Page MenuHomePhabricator

Blazegraph not properly using labels from sub-queries for filtering (omitting rows), unless they're selected
Closed, ResolvedPublic

Description

Minimal test case:

# No results unless ?langLabel is also selected
SELECT ?lang #?langLabel
WHERE {
	{
		SELECT ?lang ?langLabel WHERE {
			BIND(wd:Q154755 AS ?lang)
			SERVICE wikibase:label { bd:serviceParam wikibase:language "en" . }
		}
	}
	FILTER("Ada"@en = ?langLabel) .
}

Event Timeline

Restricted Application added a subscriber: Aklapper. · View Herald Transcript
Smalyshev triaged this task as Medium priority.Dec 15 2016, 10:10 PM

Maybe also related to T147577. Not merging in yet as it slightly different but good chance fixing that one will fix this one too.

Doesn't look like it's T147577 since that is fixed but this one still happens.

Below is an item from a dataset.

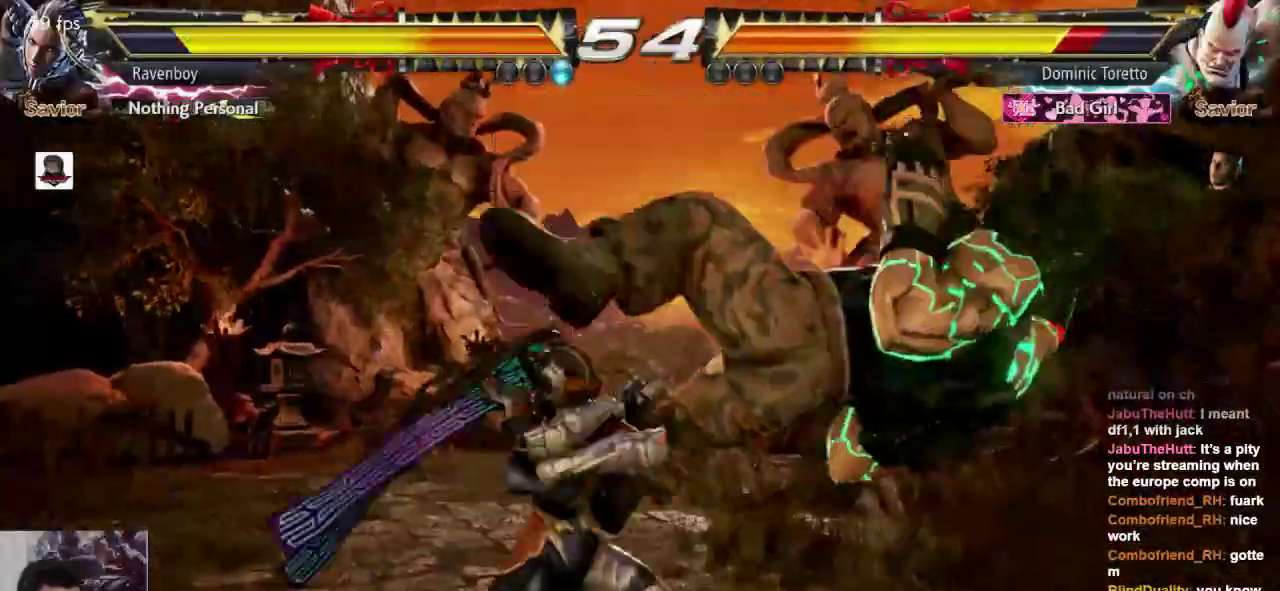
{"dt_ms": 500, "buttons": [], "left_stick": "right", "events": [[83, "left_stick", "center"], [150, "left_stick", "right"], [183, "L2", "down"], [283, "L2", "up"], [283, "left_stick", "center"], [483, "left_stick", "right"]]}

This seems to be optimizers order problem.
CompareBOp executes to check if "Ada"@en equals to ?langLabel several times but the ?langLabel is not bound on all occasions:
while running ASTDeferredIVResolution
while running com.bigdata.rdf.sparql.ast.optimizers.ASTSetValueExpressionsOptimizer
then while running ConditionalRoutingOp for ChunkedRunningQuery

So, finally, the solution got discarded in
com.bigdata.rdf.internal.constraints.SPARQLConstraint.accept(IBindingSet)
And LabelService has not got called at all.

On the other hand, if langLabel uncommended on the outer projection, LabelService is called
and langLabel is already bound while calling SPARQLConstraint.accept.

The difference in query execution plans is that on successful one, additional statement is added to LabelService clause:

SERVICE <ConstantNode(TermId(0U)[http://wikiba.se/ontology#label])> {

  JoinGroupNode {
    StatementPatternNode(ConstantNode(TermId(0U)[http://www.bigdata.com/rdf#serviceParam]), ConstantNode(TermId(0U)[http://wikiba.se/ontology#language]), ConstantNode(TermId(0L)[en])) [scope=DEFAULT_CONTEXTS]
    StatementPatternNode(VarNode(lang), ConstantNode(Vocab(74)[http://www.w3.org/2000/01/rdf-schema#label]), VarNode(langLabel)) [scope=DEFAULT_CONTEXTS] # <<< Missing statement pattern
  }
}

If it is added manually, the query succedes:

SELECT ?lang #?langLabel
WHERE {

{

		SELECT ?lang ?langLabel WHERE {
			BIND(wd:Q154755 AS ?lang)
			SERVICE wikibase:label {
              bd:serviceParam wikibase:language "en" .
              ?lang rdfs:label ?langLabel .
            }
		}

}
FILTER("Ada"@en = ?langLabel) .

}

OK, I checked and indeed Optimizer uses query root instead of encompassing QueryBase, which is wrong. However, the problem is that there seems to be no way to get from JoinGroup to encompassing QueryBase - parent for QueryBase is null even for subqueries. The code in AbstractJoinGroupOptimizer is:

} else if (child instanceof QueryBase) {

     final QueryBase subquery = (QueryBase) child;

     @SuppressWarnings("unchecked")
     final GraphPatternGroup<IGroupMemberNode> childGroup = (GraphPatternGroup<IGroupMemberNode>) subquery
             .getWhereClause();

     optimize(ctx, sa, bSets, childGroup);

Which passes on the WHERE clause for the subquery but loses the rest of the information. I wonder how to work around it. I could of course re-scan whole tree starting from the root and find our parent node but this looks like very inefficient way of doing it. Ideally there should be a way to get from subordinate clause to parent clause, or at least maybe pass it in optimize() arguments or context to see what subquery we are processing?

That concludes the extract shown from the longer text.